»De Fritz? Wat will de?!« Josefine fuhr so hastig empor, daß der Fahnenträger die Augen nach ihr rollte.
»St!« Die Nonne legte ihr die Hand auf die Schulter. »St! Haben Sie schon von Spicheren gehört?«
»Spicheren?« Josefine blickte sie erschreckt an.
»Bei Spicheren ist eine mörderische Schlacht gewesen,« sagte die junge Nonne so sanft, daß ihre Stimme wie ein Hauch das Ohr umschmeichelte. »Aber so einer fällt im Krieg, wird sein Tod ein christlicher Tod sein und die Thür zum ewigen Leben.«
XXVI
Wenn nur die Ungewißheit nicht gewesen wäre! Aber nein, keine Ungewißheit mehr, es war schreckliche Gewißheit. Josefine fühlte es an dem stummen Händedruck, mit dem der Oberstleutnant sie begrüßte, als er ihr auf dem Hof begegnete: er hatte Mitleid mit ihr.
Da waren einige Glückliche, die Nachricht von den Ihren bekommen hatten – sie hatte keine Nachricht von ihrem Sohn.
Nun war der zwölfte August schon herangekommen; wenn Peter noch lebte, hätte er ihr Kunde gethan, das wußte sie ganz genau.

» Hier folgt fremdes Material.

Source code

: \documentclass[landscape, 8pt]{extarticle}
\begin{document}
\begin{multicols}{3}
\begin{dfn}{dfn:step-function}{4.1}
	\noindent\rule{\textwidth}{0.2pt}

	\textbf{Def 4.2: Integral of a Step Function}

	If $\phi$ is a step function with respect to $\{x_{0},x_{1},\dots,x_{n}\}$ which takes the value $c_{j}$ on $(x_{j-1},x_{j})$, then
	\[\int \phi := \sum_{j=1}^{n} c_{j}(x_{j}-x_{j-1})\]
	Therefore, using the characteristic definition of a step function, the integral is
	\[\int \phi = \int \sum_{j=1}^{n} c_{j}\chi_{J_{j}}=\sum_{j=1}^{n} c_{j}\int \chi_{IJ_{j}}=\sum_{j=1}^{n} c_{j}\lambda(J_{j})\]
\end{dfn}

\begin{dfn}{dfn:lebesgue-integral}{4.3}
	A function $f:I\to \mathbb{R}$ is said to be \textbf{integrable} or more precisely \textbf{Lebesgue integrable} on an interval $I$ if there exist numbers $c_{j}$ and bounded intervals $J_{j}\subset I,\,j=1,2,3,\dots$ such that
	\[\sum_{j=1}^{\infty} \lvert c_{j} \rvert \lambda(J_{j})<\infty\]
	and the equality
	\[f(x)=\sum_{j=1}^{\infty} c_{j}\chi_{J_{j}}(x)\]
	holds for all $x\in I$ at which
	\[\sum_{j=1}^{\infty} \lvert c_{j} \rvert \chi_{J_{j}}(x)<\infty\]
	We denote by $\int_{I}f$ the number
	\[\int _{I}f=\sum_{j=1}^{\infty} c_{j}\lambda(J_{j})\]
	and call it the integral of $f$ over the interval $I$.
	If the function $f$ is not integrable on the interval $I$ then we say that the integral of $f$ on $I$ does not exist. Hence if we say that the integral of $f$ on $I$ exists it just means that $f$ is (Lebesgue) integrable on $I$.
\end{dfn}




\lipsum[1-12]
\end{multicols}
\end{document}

So suchte sie ein schwarzes Kleid hervor, sie mochte kein andres tragen. Stumm und starr that sie ihre Pflicht; die Verwundeten folgten ihr mitleidig mit den Blicken, aber wagten nicht, sie zu fragen.
So rastlos war Josefine noch nie umhergegangen, von Block zu Block, treppauf treppab, von Bett zu Bett; ihre Füße waren dick geschwollen durch die Anstrengung, sie merkte es nicht. Die Nonnen baten: »Ruhen Sie doch!« Aber sie schüttelte stumm verneinend den Kopf. Wie konnte sie ruhen?! Wieder von Block zu Block, treppauf treppab, von Bett zu Bett.
Es ging auf den Abend des dreizehnten August, die warme Dämmerung senkte sich bereits auf die Ahornbäume im Kasernenhof; der lag ganz still, nur ein paar Wärter huschten in die Küchen.